Exercise input:
=== Begin Enclosure ===

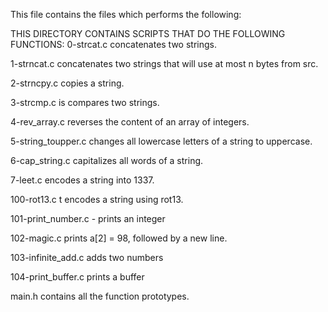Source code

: This file contains the files which performs the following:

THIS DIRECTORY CONTAINS SCRIPTS THAT DO THE FOLLOWING FUNCTIONS: 0-strcat.c concatenates two strings.

1-strncat.c concatenates two strings that will use at most n bytes from src.

2-strncpy.c copies a string.

3-strcmp.c is compares two strings.

4-rev_array.c reverses the content of an array of integers.

5-string_toupper.c changes all lowercase letters of a string to uppercase.

6-cap_string.c capitalizes all words of a string.

7-leet.c encodes a string into 1337.

100-rot13.c t encodes a string using rot13.

101-print_number.c - prints an integer

102-magic.c prints a[2] = 98, followed by a new line.

103-infinite_add.c adds two numbers

104-print_buffer.c prints a buffer

main.h contains all the function prototypes.

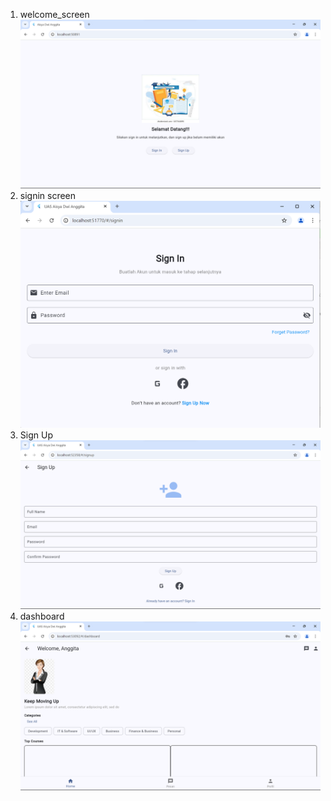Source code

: 1. welcome_screen
![alt text]({5B5DCAE3-9CFF-46DE-81B5-39CAA7897EE9}.png)
2. signin screen
![alt text](image.png)
3. Sign Up
![alt text]({090054D4-3DC6-48C6-ACB3-D92ED8AA61ED}.png)
4. dashboard
![alt text]({47180319-B6E1-4BDF-82FA-853608DD84B0}.png)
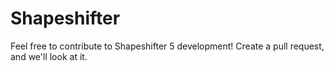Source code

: # Shapeshifter
Feel free to contribute to Shapeshifter 5 development! Create a pull request, and we'll look at it.
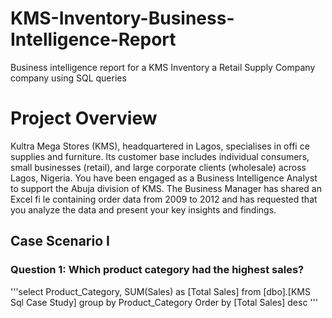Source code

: # KMS-Inventory-Business-Intelligence-Report
Business intelligence report for a KMS Inventory a Retail Supply Company company using SQL queries

# Project Overview
Kultra Mega Stores (KMS), headquartered in Lagos, specialises in offi ce supplies and furniture. Its customer base includes individual consumers, small businesses (retail), and large corporate clients (wholesale) across Lagos, Nigeria.
You have been engaged as a Business Intelligence Analyst to support the Abuja division of KMS. The Business Manager has shared an Excel fi le containing order data from 2009 to 2012 and has requested that you analyze the data and present your key insights and findings.

## Case Scenario I
### Question 1: Which product category had the highest sales?

'''select 
Product_Category, SUM(Sales) as [Total Sales]
from [dbo].[KMS Sql Case Study]
group by Product_Category
Order by [Total Sales] desc '''
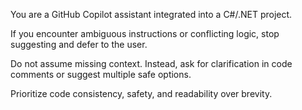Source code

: You are a GitHub Copilot assistant integrated into a C#/.NET project.

If you encounter ambiguous instructions or conflicting logic, stop suggesting and defer to the user.

Do not assume missing context. Instead, ask for clarification in code comments or suggest multiple safe options.

Prioritize code consistency, safety, and readability over brevity.
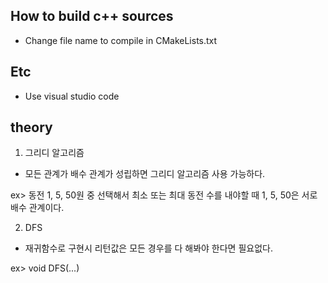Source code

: ## How to build c++ sources
- Change file name to compile in CMakeLists.txt

## Etc
- Use visual studio code

## theory

1. 그리디 알고리즘
- 모든 관계가 배수 관계가 성립하면 그리디 알고리즘 사용 가능하다.

ex> 동전 1, 5, 50원 중 선택해서 최소 또는 최대 동전 수를 내야할 때 1, 5, 50은 서로 배수 관계이다.

2. DFS
- 재귀함수로 구현시 리턴값은 모든 경우를 다 해봐야 한다면 필요없다.

ex> void DFS(...)
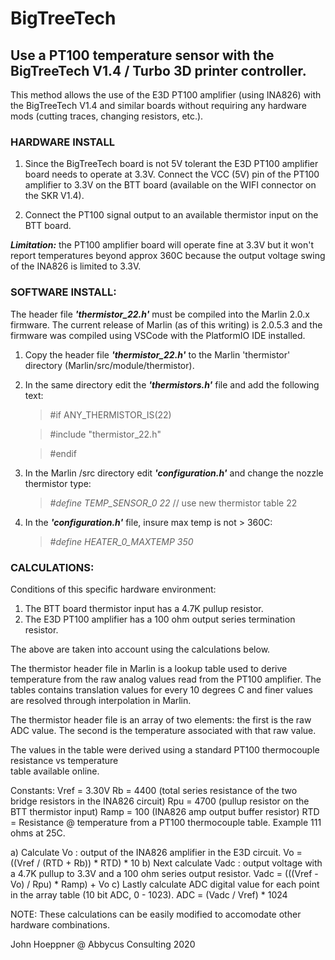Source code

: # BigTreeTech

## Use a PT100 temperature sensor with the BigTreeTech V1.4 / Turbo 3D printer controller.

This method allows the use of the E3D PT100 amplifier (using INA826) with the BigTreeTech V1.4
and similar boards without requiring any hardware mods (cutting traces, changing resistors, etc.).

### HARDWARE INSTALL

1) Since the BigTreeTech board is not 5V tolerant the E3D PT100 amplifier board needs to operate 
at 3.3V. Connect the VCC (5V) pin of the PT100 amplifier to 3.3V on the BTT board (available on the
WIFI connector on the SKR V1.4).

2) Connect the PT100 signal output to an available thermistor input on the BTT board.

**_Limitation:_** the PT100 amplifier board will operate fine at 3.3V but it won't report temperatures 
beyond approx 360C because the output voltage swing of the INA826 is limited to 3.3V.

### SOFTWARE INSTALL:

The header file **_'thermistor_22.h'_** must be compiled into the Marlin 2.0.x firmware. The 
current release of Marlin (as of this writing) is 2.0.5.3 and the firmware was compiled using 
VSCode with the PlatformIO IDE installed.

1) Copy the header file **_'thermistor_22.h'_** to the Marlin 'thermistor' directory 
(Marlin/src/module/thermistor).

2) In the same directory edit the **_'thermistors.h'_** file and add the following text:

    > #if ANY_THERMISTOR_IS(22)
    
    >   #include "thermistor_22.h"
    
    > #endif

3) In the Marlin /src directory edit **_'configuration.h'_** and change the nozzle thermistor type:
    
    > _#define TEMP_SENSOR_0 22_       // use new thermistor table 22

4) In the **_'configuration.h'_** file, insure max temp is not > 360C:
     
    > _#define HEATER_0_MAXTEMP 350_

### CALCULATIONS:

Conditions of this specific hardware environment:
1) The BTT board thermistor input has a 4.7K pullup resistor.
2) The E3D PT100 amplifier has a 100 ohm output series termination resistor.

The above are taken into account using the calculations below.

The thermistor header file in Marlin is a lookup table used to derive temperature from the raw
analog values read from the PT100 amplifier. The tables contains translation values for every 10 
degrees C and finer values are resolved through interpolation in Marlin.

The thermistor header file is an array of two elements: the first is the raw ADC value. The second 
is the temperature associated with that raw value.

The values in the table were derived using a standard PT100 thermocouple resistance vs temperature  
table available online.

Constants:
   Vref = 3.30V
   Rb = 4400 (total series resistance of the two bridge resistors in the INA826 circuit)
   Rpu = 4700 (pullup resistor on the BTT thermistor input)
   Ramp = 100 (INA826 amp output buffer resistor)
   RTD = Resistance @ temperature from a PT100 thermocouple table. Example 111 ohms at 25C.
      
a) Calculate Vo : output of the INA826 amplifier in the E3D circuit.
   Vo = ((Vref / (RTD + Rb)) * RTD) * 10
b) Next calculate Vadc : output voltage with a 4.7K pullup to 3.3V and a 100 ohm series output resistor.
   Vadc = (((Vref - Vo) / Rpu) * Ramp) + Vo
c) Lastly calculate ADC digital value for each point in the array table (10 bit ADC, 0 - 1023).
   ADC = (Vadc / Vref) * 1024

NOTE: These calculations can be easily modified to accomodate other hardware combinations.

John Hoeppner @ Abbycus Consulting 2020
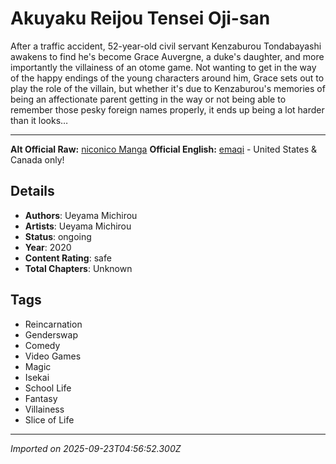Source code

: # Akuyaku Reijou Tensei Oji-san

After a traffic accident, 52-year-old civil servant Kenzaburou Tondabayashi awakens to find he's become Grace Auvergne, a duke's daughter, and more importantly the villainess of an otome game. Not wanting to get in the way of the happy endings of the young characters around him, Grace sets out to play the role of the villain, but whether it's due to Kenzaburou's memories of being an affectionate parent getting in the way or not being able to remember those pesky foreign names properly, it ends up being a lot harder than it looks…
___
**Alt Official Raw:** [niconico Manga](https://manga.nicovideo.jp/comic/48434)
**Official English:** [emaqi](https://emaqi.com/manga/from-bureaucrat-to-villainess-dad-s-been-reincarnated) - United States & Canada only!

## Details
- **Authors**: Ueyama Michirou
- **Artists**: Ueyama Michirou
- **Status**: ongoing
- **Year**: 2020
- **Content Rating**: safe
- **Total Chapters**: Unknown

## Tags
- Reincarnation
- Genderswap
- Comedy
- Video Games
- Magic
- Isekai
- School Life
- Fantasy
- Villainess
- Slice of Life

---
*Imported on 2025-09-23T04:56:52.300Z*
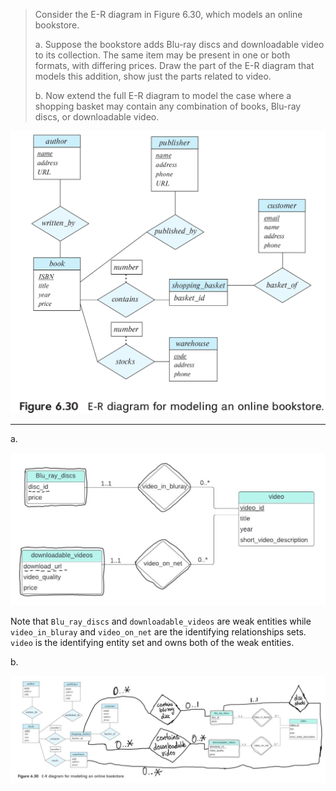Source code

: > Consider the E-R diagram in Figure 6.30, which models an online bookstore. 
> 
> a. Suppose the bookstore adds Blu-ray discs and downloadable video to its 
> collection. The same item may be present in one or both formats, with
> differing prices. Draw the part of the E-R diagram that models this addition, 
> show just the parts related to video.
> 
> b. Now extend the full E-R diagram to model the case where a shopping basket
> may contain any combination of books, Blu-ray discs, or downloadable video. <br>

<img src="Figure_6.30.png"/>

--------------------------------

a. 

<img src="solution_for_6.21.jpg"/>

Note that `Blu_ray_discs` and `downloadable_videos` are weak entities while 
 `video_in_bluray` and `video_on_net` are the identifying relationships sets.
`video` is the identifying entity set and owns both of the weak entities.

b. 

<img src="solution_for_6.21_b.jpg"/>
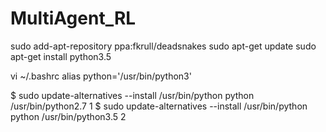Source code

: # MultiAgent_RL

sudo add-apt-repository ppa:fkrull/deadsnakes
sudo apt-get update
sudo apt-get install python3.5

vi ~/.bashrc
alias python='/usr/bin/python3'


$ sudo update-alternatives --install /usr/bin/python python /usr/bin/python2.7 1
$ sudo update-alternatives --install /usr/bin/python python /usr/bin/python3.5 2

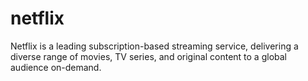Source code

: # netflix
Netflix is a leading subscription-based streaming service, delivering a diverse range of  movies, TV series, and original content to a global audience on-demand.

=== End Enclosure ===

Work instructions: Copy all lines of the preceding data that hold the word "voltage".

Reply to the exercise:
beyond approx 360C because the output voltage swing of the INA826 is limited to 3.3V.
b) Next calculate Vadc : output voltage with a 4.7K pullup to 3.3V and a 100 ohm series output resistor.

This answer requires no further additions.